The current study suggested a protective effect of heavier weight and higher BMI for mortality. Patients with lower mean weight (67.51 kg) and BMI (25.89 kg/m2) were reported to have higher procedures with mortality event than procedures without mortality (72.47 kg and 26.58 kg/m2, respectively). In a recent study evaluating prognostic significance of BMI after PCI in ST-elevation MI, 1-year all-cause mortality post-PCI was lower in patients with higher BMI compared with lower BMI, but such effect was non-significant after adjusting for age and other covariates [29]. A similar trend was observed in a 2006 study where obese patients had improved prognoses after PCI compared with normal-weight patients among acute MI patients [30]. It should be noted that in deriving the BMI, total body weight was used which does not differentiate between adiposity and muscle mass. Most studies using BMI as a measure also do not adjust for other prognostic variables which may vary greatly across BMI categories [31,32,33]. Further validation would be required to explore the different mechanisms in which anthropometric measures can contribute to beneficial effects.

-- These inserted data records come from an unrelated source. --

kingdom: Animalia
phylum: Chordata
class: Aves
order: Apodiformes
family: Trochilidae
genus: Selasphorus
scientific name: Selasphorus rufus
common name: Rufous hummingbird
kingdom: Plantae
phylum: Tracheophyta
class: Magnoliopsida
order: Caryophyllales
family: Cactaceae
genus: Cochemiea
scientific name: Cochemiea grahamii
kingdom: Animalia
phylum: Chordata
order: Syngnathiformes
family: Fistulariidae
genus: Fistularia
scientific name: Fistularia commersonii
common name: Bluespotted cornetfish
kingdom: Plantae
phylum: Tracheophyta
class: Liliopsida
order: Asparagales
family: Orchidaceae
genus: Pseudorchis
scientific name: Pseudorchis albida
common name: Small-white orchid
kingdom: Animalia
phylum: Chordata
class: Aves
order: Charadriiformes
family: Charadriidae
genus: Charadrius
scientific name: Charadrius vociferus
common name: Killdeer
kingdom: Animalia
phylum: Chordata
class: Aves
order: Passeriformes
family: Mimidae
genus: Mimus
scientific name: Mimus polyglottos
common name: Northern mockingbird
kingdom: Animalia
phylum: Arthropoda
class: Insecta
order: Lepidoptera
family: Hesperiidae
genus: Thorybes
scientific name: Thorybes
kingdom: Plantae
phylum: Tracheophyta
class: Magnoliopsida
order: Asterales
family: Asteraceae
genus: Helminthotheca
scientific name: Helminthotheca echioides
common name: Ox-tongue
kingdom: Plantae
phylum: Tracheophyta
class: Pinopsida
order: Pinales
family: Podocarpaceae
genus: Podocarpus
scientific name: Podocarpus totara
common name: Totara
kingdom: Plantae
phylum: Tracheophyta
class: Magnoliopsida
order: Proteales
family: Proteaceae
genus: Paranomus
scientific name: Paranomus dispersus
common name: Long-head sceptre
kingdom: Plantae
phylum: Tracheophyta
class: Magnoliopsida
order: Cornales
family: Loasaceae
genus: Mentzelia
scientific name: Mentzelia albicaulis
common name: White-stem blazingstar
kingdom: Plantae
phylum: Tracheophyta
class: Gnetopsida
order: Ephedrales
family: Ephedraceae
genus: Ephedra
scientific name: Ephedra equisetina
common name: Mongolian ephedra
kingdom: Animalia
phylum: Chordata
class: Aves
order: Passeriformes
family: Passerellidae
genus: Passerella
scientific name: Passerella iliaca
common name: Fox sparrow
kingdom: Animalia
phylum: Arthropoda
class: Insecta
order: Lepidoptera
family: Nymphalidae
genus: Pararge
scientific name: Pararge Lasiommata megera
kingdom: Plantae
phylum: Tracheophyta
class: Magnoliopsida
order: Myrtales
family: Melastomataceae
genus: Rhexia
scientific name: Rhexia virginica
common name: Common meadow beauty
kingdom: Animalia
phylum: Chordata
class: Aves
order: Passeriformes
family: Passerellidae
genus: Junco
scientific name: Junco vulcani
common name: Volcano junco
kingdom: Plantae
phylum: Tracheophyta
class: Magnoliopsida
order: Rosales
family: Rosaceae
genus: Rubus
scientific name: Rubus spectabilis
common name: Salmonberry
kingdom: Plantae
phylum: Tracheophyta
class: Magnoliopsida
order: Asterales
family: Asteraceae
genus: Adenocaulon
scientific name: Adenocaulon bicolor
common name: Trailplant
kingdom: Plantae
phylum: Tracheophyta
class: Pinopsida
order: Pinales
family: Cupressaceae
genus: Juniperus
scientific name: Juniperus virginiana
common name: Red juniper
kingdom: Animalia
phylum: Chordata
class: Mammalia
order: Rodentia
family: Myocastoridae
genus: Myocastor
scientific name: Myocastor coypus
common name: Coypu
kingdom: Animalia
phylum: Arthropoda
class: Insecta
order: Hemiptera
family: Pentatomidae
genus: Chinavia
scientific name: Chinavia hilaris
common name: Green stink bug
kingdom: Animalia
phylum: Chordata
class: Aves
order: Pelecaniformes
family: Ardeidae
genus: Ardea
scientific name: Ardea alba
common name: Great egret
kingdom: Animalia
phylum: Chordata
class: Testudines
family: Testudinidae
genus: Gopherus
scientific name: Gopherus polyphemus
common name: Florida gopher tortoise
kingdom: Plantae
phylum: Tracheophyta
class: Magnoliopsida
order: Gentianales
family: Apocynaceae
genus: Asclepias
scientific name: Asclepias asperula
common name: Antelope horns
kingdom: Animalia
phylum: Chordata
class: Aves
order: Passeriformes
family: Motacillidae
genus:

Fluoroscopy time and pre TIMI flow were found to be the most common top significant variables over all the optimal models in predicting TVR events. TVR event has a higher fluoroscopy time (25.14 min) than those records without TVR event (19.87 min) (Supplementary Table 7). A positive correlation between fluoroscopy time and TVR events was also reported previously [34]. In the current study, patients with low pre TIMI level tend to have a higher TVR rate than high pre TIMI level, in line with the previous study [35].

The strength of this study was that utilisation of the NCVD-PCI database that allowed us to perform prediction over a longer period, i.e., 1-year mortality and/or TVR.

This study used simple imputations for missing values. Multiple imputations were not performed for sensitivity analysis, and hence performance of predictive models on a more robust environment was not evaluated. The “black-box” nature of some ML algorithms such as the neural networks and random forest may render the outcome challenging to interpret. Although the model validity was evaluated internally, the repetition of 2-fold cross validation showed nearly identical AUC in each validation set, indicating consistency of the data’s temporal structure and reliability of the results. This resulted in the consideration of more robust combinations of hyperparameters in the development of the final model. However, the model would also benefit from external validation to improve precision.

This study used a single-centre database which may have referral bias to IJN and may not be generalizable to the whole population. At this stage, model calibration was also not performed, but future development is in the plans for model calibration to increase reliability of the model.

This study is also inherent to limitations that are common to registry-based studies. Therefore, confounding information such as SYNTAX scoring [36] or other scoring data are not available. Major adverse coronary events data were also not available in the PCI database due to the complexity in obtaining this information.

In conclusion, this study successfully identified optimal prediction models with the good discriminatory ability for mortality outcome and good discrimination ability for TVR and composite event of mortality and TVR with a simple ML framework. These models also identified significant PCI related outcomes determinants from the large cohort of patients who underwent PCI at IJN between 2010 and 2016. Our study highlights the approach in ML prediction model for the development of a more precise and generalizable risk assessment for the decision of optimal revascularization strategies. After successful further validation and improvement, the model can help clinicians with real-time prediction of patients’ risk and patient safety, especially in the Malaysian population. In combination with other safety risk models such as SYNTAX scoring [36] and PRECISE-DAPT [7], clinicians would be better equipped to educate patients undergoing PCI on the possible risks as well as what clinicians would do to mitigate the risks. Patients or their carers can also be engaged to monitor delayed risks such as bleeding and renal impairment, and their associated treatment.